All of the environmental changes are then analyzed to examine the short, medium and long term dynamics between the environment, health and societies. In concrete terms, the observatory provides many moments of exchange: researchers from different disciplines go on a mission together, share restitution seminars, write joint publications. The multidisciplinary approach changes the view of scientists, highlighting all the complexity of the field.

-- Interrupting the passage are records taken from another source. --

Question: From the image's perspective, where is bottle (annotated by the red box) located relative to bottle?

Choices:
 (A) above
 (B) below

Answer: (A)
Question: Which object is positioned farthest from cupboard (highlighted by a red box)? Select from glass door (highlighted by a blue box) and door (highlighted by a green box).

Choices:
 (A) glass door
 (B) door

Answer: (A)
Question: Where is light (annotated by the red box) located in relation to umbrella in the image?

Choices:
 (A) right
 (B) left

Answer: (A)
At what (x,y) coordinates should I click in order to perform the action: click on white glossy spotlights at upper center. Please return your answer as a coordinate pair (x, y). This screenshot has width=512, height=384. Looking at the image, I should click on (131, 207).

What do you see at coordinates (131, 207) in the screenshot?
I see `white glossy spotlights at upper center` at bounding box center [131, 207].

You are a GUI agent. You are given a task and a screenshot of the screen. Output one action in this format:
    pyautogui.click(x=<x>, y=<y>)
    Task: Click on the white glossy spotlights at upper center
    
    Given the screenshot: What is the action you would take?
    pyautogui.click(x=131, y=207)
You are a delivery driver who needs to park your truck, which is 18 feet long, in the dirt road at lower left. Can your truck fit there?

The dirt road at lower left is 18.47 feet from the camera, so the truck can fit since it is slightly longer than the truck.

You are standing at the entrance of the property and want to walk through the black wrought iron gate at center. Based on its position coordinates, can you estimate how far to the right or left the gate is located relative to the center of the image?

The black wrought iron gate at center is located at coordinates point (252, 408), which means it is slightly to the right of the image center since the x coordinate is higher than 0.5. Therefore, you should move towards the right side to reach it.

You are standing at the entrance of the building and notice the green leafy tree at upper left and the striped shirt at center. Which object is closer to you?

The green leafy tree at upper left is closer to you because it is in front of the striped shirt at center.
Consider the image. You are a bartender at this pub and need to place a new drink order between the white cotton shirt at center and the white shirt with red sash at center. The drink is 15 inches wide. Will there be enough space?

This research structure is essential because it allows the locks that block the deployment of the Great Green Wall to be lifted.

This area is fragile, affected by successive droughts due to climate change. The installation of boreholes associated with the sedentarization of pastoralist populations has intensified desertification by allowing the increase of their livestock. Today, in this landlocked area of ​​Senegal, it rains for a maximum of two months a year (244 mm of water in 2021), the temperature easily reaches 45°C in the dry season, and there is little wildlife. Grass, water and trees have become scarce.

Multidisciplinary report

The capacity of the ecosystem to regenerate is studied by ecologists, who analyze the return of certain animal species: the small ones at first (insects, reptiles), and then the larger ones (birds, mammals). These researchers highlight a slow but certain return of biodiversity in the planted plots of the Great Green Wall. Climatologists also show the improvement in temperatures and humidity under cover in the plots. This humidification of the ambient air keeps the dust on the ground, limiting respiratory diseases in the human population.

When ecologists show that desertification has led to an increased use of borehole water, when chemists prove that this water is very heavily loaded with sodium chloride (salt) and when biocultural anthropologists note that the population is strongly affected by arterial hypertension, the link between desertification, borehole water consumption and chronic disease appears very clearly.

Several questions arise from this multidisciplinary observation. Will the multipurpose gardens of the Great Green Wall, which allow people to grow and eat fruits and vegetables and change their diet, have an influence on high blood pressure? Will increasing the number of trees make the ponds more sustainable and thus reduce the use of too salty drinking water?

New tool

These examples of pathologies – arterial hypertension and respiratory diseases – show how the environment influences health prevention, making health ecology a new tool for scientists and decision-makers. But restoring the Sahelian ecosystem, or at least regaining a balance in this environment, is a process that takes time: many plots must be replenished, year after year. The young plants resist with difficulty the eight months of dry season which follow their planting.

The information provided by the scientists is essential to the success of the project. This collective and long-term work is essential. Today, researchers from Burkina Faso are involved. Tomorrow, it will be those of Niger and Chad, before the synergy of all the researchers from the Sahelian countries of the Great Green Wall.